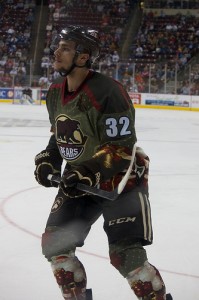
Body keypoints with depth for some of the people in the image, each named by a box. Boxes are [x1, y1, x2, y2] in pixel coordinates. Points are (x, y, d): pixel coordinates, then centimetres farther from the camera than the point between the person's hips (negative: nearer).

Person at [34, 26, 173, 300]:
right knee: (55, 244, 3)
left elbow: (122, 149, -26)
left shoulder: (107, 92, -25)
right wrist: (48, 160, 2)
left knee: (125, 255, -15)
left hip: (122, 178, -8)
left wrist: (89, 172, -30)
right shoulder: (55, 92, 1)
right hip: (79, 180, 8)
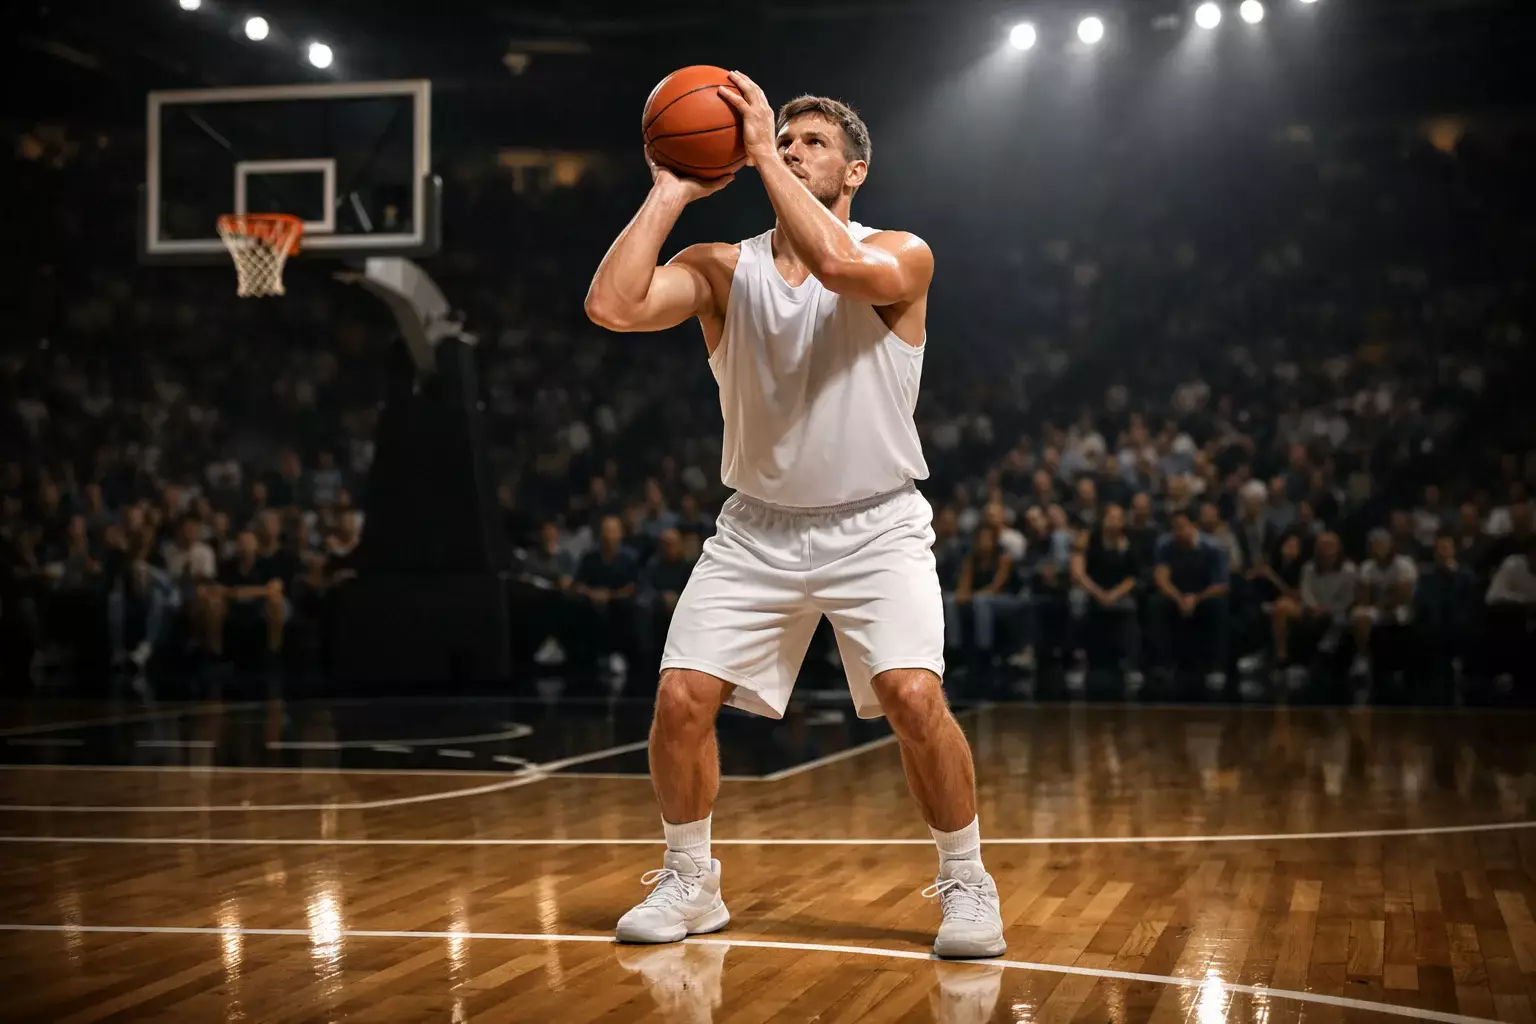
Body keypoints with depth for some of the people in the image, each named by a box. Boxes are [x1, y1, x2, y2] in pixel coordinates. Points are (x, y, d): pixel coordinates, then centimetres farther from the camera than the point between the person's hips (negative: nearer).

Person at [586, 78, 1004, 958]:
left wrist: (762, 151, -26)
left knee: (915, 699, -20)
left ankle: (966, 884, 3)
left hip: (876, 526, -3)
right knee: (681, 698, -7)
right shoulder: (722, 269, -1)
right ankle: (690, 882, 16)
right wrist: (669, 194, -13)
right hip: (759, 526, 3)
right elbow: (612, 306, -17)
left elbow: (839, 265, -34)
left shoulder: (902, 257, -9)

-=-=-

Lay out everything from the start of the entries down to the line containing "right hip: (79, 180, 8)", inclusive, as a Markdown table with the columns Row and Line. Put one numbered line per row, and omit blank lines and the pictures.

● Output of the exercise:
| Row | Line |
|---|---|
| 1 | Body keypoints with depth for some of the people in the image, each named by a box. Boxes are [x1, y1, x2, y2] in pixel coordinates. Points are (x, y, d): pixel coordinates, then centimetres farther from the camera than the point between the person's hips (negative: nearer). |
| 2 | Person at [34, 26, 173, 300]: |
| 3 | right knee: (55, 244, 3) |
| 4 | left elbow: (122, 149, -26) |
| 5 | left shoulder: (107, 92, -25) |
| 6 | right wrist: (48, 160, 2) |
| 7 | left knee: (125, 255, -15) |
| 8 | left hip: (122, 178, -8) |
| 9 | left wrist: (89, 172, -30) |
| 10 | right shoulder: (55, 92, 1) |
| 11 | right hip: (79, 180, 8) |